EXERCISE:
Reproduce the records word for word, from their start through the line containing "collectors: A. Eastwood & J. T. Howell", including that line.

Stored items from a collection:

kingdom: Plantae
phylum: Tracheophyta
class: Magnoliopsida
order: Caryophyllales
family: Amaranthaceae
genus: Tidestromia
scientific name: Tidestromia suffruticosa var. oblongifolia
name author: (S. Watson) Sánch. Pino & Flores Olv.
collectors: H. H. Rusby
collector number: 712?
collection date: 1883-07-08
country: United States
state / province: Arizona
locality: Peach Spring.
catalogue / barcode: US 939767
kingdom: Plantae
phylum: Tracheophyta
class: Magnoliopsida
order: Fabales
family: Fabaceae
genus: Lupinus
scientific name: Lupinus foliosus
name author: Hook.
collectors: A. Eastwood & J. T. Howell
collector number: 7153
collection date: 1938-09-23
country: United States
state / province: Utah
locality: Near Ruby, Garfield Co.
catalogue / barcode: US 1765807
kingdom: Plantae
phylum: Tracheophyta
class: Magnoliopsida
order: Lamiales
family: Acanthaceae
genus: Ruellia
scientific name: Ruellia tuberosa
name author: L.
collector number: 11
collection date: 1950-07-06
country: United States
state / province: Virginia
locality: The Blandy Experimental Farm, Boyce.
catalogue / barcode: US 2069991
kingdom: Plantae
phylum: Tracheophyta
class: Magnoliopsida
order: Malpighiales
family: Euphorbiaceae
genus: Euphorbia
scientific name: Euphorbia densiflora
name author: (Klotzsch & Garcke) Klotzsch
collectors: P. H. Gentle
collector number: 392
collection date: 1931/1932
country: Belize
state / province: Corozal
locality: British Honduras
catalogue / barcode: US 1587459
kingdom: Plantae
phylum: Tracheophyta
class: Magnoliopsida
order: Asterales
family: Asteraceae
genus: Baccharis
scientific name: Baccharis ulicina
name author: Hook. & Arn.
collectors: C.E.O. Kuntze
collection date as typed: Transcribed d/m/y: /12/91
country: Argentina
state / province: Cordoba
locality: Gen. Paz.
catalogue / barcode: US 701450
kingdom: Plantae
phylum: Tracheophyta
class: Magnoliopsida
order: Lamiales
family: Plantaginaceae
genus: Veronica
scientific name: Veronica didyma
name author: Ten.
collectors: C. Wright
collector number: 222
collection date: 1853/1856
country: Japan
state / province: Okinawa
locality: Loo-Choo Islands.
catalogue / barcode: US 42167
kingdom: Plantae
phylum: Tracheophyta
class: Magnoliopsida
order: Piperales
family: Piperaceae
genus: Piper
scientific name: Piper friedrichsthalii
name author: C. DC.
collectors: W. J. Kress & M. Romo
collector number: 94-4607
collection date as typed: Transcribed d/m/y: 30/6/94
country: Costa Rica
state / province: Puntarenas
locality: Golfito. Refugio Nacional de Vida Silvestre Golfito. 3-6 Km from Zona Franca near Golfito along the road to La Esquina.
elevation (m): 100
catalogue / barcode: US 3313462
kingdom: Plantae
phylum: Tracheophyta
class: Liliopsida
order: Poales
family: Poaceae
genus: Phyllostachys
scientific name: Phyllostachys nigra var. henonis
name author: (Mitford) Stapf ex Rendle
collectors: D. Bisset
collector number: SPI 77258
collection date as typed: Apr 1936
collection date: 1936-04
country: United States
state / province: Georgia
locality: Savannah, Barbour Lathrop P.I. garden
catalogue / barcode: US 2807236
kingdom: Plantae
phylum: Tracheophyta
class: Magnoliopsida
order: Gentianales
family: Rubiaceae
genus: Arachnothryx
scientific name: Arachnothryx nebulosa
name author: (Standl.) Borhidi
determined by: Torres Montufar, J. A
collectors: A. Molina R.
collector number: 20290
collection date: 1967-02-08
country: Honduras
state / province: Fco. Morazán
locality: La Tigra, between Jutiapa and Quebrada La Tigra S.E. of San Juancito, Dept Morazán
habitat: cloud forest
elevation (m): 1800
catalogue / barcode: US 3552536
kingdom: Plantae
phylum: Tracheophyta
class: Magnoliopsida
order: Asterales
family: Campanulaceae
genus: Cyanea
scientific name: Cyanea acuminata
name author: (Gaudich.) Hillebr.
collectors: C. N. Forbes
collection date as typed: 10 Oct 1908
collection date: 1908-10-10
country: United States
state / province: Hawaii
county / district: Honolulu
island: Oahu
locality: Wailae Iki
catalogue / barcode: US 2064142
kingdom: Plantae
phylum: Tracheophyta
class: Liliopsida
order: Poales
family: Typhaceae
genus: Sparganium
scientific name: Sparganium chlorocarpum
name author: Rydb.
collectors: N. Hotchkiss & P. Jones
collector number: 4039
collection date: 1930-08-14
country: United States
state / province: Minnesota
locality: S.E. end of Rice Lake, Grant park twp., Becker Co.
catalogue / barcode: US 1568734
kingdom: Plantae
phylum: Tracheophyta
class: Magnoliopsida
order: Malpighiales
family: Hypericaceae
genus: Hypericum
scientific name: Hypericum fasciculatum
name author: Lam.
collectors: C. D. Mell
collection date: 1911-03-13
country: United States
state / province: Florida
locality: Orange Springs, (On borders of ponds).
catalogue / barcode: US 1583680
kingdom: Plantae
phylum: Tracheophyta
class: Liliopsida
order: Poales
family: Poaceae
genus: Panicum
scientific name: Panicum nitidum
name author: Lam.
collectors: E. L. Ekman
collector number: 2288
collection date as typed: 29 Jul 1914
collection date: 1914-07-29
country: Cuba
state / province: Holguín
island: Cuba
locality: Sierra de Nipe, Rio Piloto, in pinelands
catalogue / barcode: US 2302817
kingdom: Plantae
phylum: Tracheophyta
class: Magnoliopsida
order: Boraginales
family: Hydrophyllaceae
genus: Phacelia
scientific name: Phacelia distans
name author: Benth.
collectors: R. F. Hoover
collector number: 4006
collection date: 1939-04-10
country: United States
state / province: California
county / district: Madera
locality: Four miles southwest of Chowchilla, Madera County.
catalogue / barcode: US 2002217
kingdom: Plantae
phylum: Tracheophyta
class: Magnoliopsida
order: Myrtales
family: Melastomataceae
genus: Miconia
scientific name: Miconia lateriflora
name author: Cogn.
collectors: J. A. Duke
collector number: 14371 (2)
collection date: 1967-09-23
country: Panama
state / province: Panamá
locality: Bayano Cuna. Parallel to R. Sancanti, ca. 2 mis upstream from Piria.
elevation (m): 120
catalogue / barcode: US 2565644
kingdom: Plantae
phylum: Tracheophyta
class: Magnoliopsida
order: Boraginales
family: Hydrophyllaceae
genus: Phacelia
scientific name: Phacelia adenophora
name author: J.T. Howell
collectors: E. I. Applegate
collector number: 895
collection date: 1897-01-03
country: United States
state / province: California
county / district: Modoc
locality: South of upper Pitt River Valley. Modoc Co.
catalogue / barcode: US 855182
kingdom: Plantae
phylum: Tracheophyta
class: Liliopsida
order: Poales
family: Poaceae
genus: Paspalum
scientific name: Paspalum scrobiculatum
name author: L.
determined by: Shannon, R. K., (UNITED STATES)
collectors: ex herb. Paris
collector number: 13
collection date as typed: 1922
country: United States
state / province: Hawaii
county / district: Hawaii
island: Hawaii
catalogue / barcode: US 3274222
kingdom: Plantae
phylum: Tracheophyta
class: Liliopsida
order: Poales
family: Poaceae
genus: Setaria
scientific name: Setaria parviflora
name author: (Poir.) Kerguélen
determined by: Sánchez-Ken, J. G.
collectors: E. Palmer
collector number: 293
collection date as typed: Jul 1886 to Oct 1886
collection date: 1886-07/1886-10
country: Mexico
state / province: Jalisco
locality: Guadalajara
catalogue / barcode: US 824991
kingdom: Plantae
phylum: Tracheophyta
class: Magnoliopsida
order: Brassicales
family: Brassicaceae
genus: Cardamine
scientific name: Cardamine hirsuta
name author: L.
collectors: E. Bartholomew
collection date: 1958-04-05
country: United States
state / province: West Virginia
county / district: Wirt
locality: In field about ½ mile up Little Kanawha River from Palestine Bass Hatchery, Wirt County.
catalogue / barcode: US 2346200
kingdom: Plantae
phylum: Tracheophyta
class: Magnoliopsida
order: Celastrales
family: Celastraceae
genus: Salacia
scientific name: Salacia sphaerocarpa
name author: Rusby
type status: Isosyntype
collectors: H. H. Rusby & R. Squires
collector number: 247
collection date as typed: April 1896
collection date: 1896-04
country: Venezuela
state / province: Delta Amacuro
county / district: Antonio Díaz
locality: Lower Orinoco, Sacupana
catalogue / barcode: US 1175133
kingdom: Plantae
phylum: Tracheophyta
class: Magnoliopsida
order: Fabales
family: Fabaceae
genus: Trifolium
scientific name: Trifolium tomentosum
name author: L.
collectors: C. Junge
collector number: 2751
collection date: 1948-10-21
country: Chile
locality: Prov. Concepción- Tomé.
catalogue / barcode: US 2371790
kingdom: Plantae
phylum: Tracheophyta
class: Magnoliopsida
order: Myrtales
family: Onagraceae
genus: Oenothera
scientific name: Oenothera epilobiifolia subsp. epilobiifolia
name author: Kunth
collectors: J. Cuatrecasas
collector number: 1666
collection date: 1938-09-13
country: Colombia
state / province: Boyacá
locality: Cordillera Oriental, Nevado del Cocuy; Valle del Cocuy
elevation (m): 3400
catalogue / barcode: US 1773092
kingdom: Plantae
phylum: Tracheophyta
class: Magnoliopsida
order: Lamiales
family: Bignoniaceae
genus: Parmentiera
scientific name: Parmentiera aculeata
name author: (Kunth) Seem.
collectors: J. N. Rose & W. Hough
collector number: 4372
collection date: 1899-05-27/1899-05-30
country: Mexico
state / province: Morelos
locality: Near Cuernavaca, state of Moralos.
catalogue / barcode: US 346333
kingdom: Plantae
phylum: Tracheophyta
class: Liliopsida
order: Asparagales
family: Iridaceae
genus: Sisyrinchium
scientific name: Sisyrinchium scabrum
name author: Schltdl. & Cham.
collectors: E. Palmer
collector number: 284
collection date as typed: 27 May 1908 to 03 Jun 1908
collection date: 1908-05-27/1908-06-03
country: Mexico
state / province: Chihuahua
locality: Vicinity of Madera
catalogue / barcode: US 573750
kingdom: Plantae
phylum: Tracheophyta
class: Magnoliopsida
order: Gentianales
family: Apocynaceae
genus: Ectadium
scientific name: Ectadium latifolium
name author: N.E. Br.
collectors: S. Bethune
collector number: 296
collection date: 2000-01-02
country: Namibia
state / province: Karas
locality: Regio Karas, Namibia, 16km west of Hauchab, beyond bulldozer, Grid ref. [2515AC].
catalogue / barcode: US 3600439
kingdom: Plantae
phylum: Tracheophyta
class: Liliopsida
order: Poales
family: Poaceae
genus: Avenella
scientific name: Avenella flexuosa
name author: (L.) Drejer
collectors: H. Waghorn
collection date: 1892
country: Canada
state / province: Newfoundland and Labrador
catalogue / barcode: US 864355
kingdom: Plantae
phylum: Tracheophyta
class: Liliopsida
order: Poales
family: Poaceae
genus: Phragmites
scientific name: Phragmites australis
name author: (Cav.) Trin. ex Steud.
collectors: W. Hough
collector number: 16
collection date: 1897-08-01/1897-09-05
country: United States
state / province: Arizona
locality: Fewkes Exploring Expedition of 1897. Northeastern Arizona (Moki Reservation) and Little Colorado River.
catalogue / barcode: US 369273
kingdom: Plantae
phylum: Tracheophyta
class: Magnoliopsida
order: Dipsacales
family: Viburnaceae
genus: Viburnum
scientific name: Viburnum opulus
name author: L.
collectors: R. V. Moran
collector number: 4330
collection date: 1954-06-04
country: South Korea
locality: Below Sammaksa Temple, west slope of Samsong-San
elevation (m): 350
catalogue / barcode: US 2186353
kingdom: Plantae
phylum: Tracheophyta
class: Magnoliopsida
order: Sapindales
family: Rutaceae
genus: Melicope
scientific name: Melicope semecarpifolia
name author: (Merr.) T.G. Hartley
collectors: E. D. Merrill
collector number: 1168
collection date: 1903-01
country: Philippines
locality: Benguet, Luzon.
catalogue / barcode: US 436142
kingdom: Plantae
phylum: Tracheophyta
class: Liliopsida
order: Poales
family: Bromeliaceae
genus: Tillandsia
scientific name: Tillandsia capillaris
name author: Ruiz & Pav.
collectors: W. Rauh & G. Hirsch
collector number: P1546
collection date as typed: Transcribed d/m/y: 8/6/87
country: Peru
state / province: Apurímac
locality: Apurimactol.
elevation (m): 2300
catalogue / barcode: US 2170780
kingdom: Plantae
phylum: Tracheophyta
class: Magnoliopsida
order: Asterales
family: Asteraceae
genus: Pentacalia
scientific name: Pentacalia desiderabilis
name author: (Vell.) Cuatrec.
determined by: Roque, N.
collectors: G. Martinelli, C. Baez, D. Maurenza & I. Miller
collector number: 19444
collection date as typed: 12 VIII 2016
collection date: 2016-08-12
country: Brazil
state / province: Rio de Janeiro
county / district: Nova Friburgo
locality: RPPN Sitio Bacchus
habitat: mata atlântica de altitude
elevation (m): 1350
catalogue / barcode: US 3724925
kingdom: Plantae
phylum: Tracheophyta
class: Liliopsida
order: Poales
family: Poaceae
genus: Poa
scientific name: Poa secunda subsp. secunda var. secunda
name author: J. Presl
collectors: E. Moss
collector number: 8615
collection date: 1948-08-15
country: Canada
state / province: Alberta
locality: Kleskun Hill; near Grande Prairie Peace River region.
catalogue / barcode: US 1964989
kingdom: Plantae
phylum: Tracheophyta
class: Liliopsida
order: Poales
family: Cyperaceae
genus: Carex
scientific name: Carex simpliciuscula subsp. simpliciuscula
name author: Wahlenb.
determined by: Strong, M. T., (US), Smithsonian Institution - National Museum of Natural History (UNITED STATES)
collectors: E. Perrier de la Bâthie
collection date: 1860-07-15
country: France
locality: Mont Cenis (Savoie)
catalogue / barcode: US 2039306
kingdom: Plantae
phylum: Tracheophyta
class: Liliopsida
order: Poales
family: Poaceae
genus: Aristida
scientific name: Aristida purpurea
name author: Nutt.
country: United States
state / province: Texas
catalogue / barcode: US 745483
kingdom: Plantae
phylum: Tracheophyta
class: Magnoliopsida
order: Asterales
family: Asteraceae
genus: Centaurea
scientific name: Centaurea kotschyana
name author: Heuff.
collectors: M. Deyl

ANSWER FOR THE TASK:
kingdom: Plantae
phylum: Tracheophyta
class: Magnoliopsida
order: Caryophyllales
family: Amaranthaceae
genus: Tidestromia
scientific name: Tidestromia suffruticosa var. oblongifolia
name author: (S. Watson) Sánch. Pino & Flores Olv.
collectors: H. H. Rusby
collector number: 712?
collection date: 1883-07-08
country: United States
state / province: Arizona
locality: Peach Spring.
catalogue / barcode: US 939767
kingdom: Plantae
phylum: Tracheophyta
class: Magnoliopsida
order: Fabales
family: Fabaceae
genus: Lupinus
scientific name: Lupinus foliosus
name author: Hook.
collectors: A. Eastwood & J. T. Howell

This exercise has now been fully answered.